When to use TCN, and when to be careful

TCN is the natural choice when:

  • you need a long lookback window and training speed matters — convolutional stacks parallelize across time in a way that recurrent networks cannot;
  • the relevant history length can be covered by a finite, explicit receptive field that you are willing to size up front;
  • you want a convolutional feature extractor in front of an LSTM, attention layer, or other sequence model — the hybrid pattern.

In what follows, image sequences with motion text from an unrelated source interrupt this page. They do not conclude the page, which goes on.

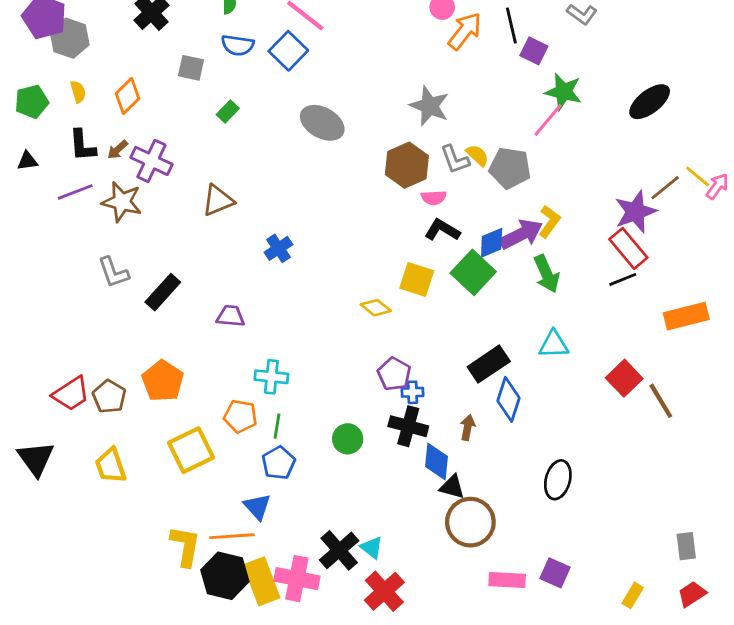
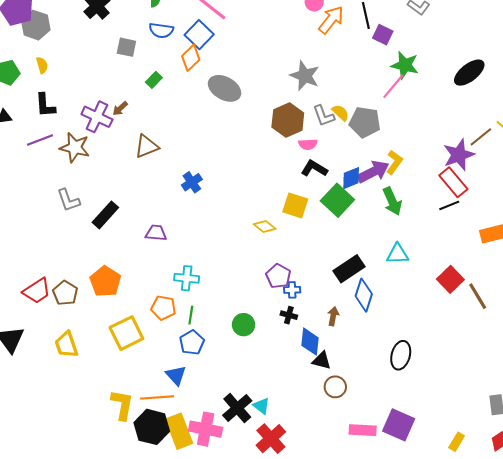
orange diamond: (128, 96) -> (191, 58), moved
brown arrow: (118, 150) -> (120, 108), moved
black cross: (408, 426) -> (289, 315), size x0.6
brown circle: (470, 522) -> (335, 387), size x0.6
purple square: (555, 573) -> (399, 425), size x1.4

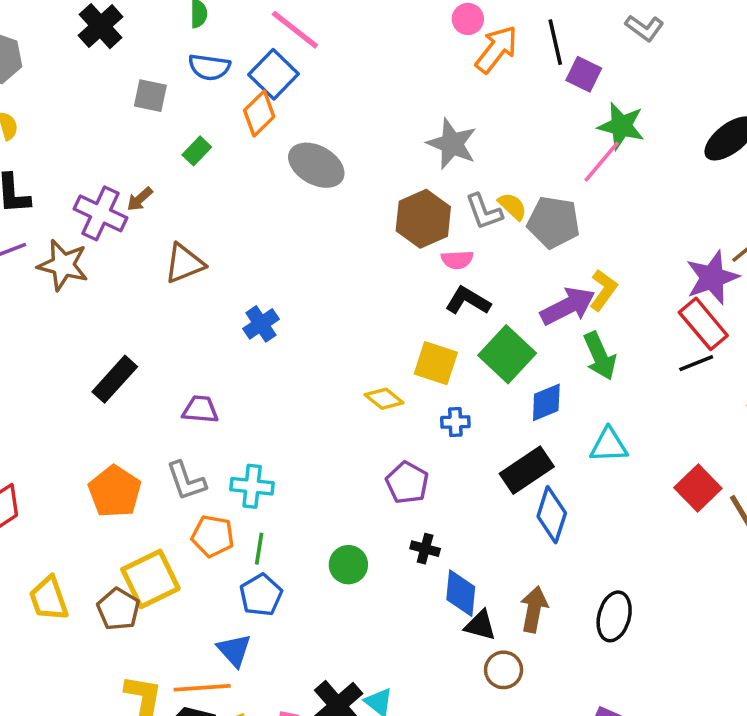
blue diamond: (351, 178) -> (546, 402), moved
gray L-shape: (68, 200) -> (186, 481), moved
blue cross: (292, 290) -> (455, 422), moved
brown pentagon: (65, 293) -> (118, 609), moved
brown arrow: (333, 316) -> (534, 609), moved, size x1.4

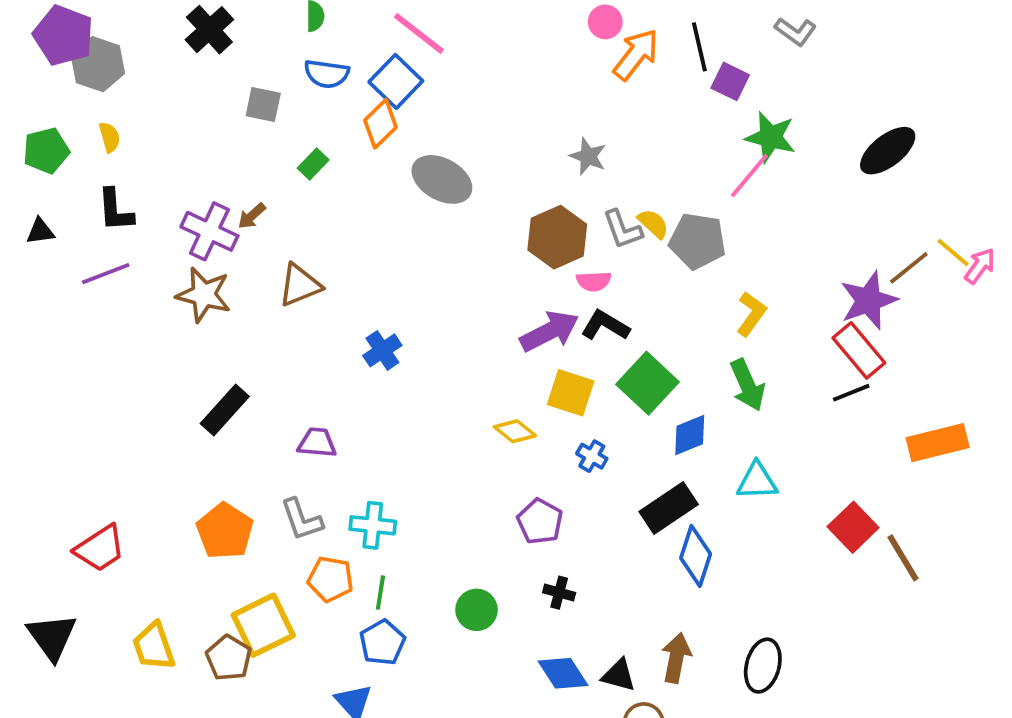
gray star: (452, 144) -> (588, 156), size x0.7
brown star: (63, 265) -> (204, 295), moved
purple arrow: (568, 306) -> (550, 331), moved
blue cross: (455, 422) -> (592, 456), turned 32
blue diamond: (461, 593) -> (563, 673), moved, turned -39

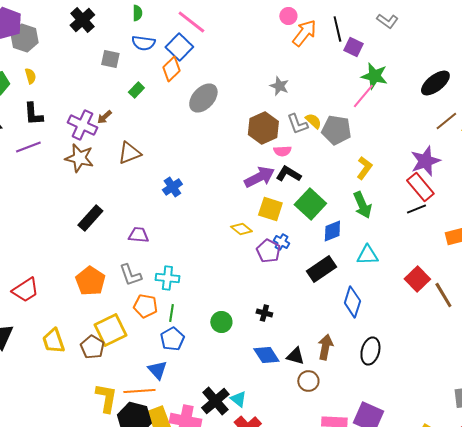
gray ellipse: (442, 179) -> (203, 98), turned -76
brown line: (909, 268) -> (446, 121), moved
purple pentagon: (540, 521) -> (268, 251), moved
blue diamond: (696, 556) -> (352, 302), moved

It is worth being careful when:

  • the dependencies you need extend further back than your receptive field, and adding more layers or wider kernels makes the model too expensive — beyond some point an LSTM, an attention model, or a foundation model is a better fit;
  • the data has irregular timestamps — convolution implicitly assumes a regular grid, so irregular series typically need to be aligned to one first (the time-series preprocessing note covers this);
  • some of the input features would only be known after the forecast origin — causal padding does not protect you from feature-level leakage, only from kernel-window leakage;
  • the forecasting task needs flexible memory beyond a fixed window (e.g. very long-tail seasonal effects), in which case a model with explicitly long-context attention or a foundation model is usually the right answer.

In other words: TCN is a strong and fast convolutional encoder for sequences, but it is bounded by its receptive field, and that bound has to be designed deliberately rather than hoped for.